== Requirement ==
Select each line in the records below that contains the string "WASCZ".

== Data in this exercise ==
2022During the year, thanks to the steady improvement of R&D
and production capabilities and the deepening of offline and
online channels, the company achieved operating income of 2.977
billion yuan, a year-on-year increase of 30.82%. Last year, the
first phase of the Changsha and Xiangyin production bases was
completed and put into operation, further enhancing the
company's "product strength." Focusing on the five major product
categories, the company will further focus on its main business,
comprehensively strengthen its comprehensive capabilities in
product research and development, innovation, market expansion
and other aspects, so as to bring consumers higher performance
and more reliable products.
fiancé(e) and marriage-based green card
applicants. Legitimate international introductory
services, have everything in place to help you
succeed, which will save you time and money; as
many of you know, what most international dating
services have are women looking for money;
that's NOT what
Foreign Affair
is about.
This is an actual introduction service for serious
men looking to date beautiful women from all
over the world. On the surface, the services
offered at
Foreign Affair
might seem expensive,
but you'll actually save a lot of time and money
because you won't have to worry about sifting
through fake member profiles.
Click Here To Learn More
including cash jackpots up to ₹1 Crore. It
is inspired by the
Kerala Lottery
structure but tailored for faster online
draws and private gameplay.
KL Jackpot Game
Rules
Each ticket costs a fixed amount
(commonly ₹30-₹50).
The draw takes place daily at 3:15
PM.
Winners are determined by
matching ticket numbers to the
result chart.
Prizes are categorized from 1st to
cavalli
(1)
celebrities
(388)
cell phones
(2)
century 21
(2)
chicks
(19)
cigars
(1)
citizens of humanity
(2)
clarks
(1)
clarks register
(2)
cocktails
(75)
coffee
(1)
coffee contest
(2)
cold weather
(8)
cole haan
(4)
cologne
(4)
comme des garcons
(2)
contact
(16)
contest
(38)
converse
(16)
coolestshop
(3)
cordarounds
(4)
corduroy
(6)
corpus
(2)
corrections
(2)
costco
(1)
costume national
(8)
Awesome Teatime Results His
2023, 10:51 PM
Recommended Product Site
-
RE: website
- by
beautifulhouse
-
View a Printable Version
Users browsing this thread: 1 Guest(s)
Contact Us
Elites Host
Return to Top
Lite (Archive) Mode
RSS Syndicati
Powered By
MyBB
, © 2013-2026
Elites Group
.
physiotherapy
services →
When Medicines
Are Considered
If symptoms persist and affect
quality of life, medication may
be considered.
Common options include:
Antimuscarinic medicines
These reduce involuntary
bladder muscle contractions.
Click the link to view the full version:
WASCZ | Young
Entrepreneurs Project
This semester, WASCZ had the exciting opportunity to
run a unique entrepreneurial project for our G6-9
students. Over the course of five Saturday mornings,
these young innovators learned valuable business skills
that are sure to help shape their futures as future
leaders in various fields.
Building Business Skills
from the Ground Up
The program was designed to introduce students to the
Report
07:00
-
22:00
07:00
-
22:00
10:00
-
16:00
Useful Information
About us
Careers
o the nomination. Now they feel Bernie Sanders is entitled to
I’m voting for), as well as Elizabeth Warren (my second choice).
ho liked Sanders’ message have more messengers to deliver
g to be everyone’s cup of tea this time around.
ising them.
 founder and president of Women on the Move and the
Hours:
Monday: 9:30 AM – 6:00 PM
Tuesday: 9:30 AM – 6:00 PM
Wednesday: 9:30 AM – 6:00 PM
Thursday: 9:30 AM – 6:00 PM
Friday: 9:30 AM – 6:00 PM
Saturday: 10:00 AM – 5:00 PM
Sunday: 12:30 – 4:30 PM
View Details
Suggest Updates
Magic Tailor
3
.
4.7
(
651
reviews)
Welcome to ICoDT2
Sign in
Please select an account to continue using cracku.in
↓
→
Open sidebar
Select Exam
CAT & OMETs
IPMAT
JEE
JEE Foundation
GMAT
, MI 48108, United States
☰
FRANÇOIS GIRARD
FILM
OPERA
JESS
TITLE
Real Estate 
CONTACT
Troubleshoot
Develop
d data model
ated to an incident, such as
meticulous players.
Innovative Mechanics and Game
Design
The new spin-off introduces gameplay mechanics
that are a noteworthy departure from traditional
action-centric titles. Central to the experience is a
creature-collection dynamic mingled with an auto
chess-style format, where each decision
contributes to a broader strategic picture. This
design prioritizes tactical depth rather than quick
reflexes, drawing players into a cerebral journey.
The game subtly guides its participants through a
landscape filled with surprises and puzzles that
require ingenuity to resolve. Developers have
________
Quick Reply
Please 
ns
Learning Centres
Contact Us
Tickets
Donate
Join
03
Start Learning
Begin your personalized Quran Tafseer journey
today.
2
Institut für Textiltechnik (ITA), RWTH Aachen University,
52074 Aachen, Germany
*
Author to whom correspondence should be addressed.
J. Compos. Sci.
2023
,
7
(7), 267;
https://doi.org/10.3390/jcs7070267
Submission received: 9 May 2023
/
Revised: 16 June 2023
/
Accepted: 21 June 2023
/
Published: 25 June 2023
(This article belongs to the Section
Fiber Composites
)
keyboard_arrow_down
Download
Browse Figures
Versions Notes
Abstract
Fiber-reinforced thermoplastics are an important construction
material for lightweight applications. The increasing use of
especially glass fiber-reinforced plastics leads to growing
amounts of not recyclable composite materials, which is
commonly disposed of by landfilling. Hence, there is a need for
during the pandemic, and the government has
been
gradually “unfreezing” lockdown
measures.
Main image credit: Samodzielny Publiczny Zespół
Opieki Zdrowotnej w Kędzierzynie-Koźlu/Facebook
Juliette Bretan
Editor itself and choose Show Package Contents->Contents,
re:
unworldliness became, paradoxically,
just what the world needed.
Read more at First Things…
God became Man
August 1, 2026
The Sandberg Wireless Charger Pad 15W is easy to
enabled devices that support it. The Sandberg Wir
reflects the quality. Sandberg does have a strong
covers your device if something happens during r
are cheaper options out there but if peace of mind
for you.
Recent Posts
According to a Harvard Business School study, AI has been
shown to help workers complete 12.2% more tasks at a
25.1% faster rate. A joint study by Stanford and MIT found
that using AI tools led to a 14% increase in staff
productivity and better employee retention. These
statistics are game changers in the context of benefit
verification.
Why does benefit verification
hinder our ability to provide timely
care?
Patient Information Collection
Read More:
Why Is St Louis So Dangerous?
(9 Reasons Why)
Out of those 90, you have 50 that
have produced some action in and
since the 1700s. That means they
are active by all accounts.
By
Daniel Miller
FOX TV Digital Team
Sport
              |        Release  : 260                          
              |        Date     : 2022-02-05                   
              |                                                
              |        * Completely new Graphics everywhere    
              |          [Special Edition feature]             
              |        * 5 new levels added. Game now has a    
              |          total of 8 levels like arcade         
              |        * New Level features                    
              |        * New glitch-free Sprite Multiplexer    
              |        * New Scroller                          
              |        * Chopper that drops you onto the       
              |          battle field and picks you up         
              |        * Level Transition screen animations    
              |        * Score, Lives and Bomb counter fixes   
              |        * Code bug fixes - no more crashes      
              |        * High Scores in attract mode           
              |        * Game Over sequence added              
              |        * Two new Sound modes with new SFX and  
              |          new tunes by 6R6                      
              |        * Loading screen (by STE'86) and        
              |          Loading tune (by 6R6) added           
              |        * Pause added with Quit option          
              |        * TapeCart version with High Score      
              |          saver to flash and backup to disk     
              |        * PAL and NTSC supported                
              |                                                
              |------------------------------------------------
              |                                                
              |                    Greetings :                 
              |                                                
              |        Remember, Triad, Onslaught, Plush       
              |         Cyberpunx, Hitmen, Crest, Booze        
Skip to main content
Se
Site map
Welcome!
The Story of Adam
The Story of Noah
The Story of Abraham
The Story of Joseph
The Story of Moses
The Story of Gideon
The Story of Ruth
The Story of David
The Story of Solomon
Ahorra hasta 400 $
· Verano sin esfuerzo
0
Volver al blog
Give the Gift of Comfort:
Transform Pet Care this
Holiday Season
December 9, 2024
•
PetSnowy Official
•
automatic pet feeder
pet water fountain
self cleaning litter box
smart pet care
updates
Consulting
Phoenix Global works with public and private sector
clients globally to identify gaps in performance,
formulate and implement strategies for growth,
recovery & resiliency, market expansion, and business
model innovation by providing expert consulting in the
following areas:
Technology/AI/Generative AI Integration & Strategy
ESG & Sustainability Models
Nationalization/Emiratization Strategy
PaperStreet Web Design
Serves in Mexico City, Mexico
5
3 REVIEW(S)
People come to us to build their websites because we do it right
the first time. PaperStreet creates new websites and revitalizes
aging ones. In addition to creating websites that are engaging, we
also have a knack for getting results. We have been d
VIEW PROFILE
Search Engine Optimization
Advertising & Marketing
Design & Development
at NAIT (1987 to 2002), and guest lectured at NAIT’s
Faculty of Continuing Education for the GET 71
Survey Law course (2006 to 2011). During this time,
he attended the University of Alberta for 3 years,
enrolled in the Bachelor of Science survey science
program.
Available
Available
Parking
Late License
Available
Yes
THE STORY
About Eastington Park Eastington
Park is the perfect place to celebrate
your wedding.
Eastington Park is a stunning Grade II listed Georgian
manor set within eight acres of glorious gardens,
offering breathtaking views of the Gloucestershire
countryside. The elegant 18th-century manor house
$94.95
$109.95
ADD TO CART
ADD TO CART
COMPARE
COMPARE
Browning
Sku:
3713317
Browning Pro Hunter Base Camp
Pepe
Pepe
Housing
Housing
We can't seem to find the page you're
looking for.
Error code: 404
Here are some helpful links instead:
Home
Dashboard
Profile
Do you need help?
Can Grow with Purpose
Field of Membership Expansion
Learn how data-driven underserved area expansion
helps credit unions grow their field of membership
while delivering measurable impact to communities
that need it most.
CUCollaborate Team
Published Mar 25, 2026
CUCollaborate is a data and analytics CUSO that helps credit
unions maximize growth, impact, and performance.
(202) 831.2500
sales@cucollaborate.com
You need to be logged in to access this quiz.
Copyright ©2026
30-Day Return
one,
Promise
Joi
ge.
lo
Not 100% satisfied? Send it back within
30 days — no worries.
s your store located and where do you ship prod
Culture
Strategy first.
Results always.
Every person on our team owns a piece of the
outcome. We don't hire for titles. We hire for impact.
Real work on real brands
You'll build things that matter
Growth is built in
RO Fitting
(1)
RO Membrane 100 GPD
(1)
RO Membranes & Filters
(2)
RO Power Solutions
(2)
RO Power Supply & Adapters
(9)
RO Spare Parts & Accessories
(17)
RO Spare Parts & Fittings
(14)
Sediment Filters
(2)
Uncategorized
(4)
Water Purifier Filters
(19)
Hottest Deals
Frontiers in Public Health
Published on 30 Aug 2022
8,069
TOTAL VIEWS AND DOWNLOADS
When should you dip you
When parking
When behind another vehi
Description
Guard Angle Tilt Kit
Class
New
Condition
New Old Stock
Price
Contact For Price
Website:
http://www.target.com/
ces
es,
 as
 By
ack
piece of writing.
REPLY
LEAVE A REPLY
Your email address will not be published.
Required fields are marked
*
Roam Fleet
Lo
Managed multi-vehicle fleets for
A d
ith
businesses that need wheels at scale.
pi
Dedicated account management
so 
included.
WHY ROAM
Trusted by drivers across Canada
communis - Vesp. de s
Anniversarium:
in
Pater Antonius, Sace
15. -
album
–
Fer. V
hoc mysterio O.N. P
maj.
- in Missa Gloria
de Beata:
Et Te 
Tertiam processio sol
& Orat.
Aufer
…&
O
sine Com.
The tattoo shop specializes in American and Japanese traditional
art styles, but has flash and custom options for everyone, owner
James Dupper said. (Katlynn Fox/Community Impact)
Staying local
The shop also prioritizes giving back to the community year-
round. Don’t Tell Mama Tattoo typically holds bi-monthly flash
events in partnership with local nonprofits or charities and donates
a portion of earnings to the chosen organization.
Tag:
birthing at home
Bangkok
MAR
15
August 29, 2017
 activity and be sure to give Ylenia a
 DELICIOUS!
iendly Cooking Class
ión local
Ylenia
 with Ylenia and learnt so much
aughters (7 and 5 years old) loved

== Your solution ==
WASCZ | Young
This semester, WASCZ had the exciting opportunity to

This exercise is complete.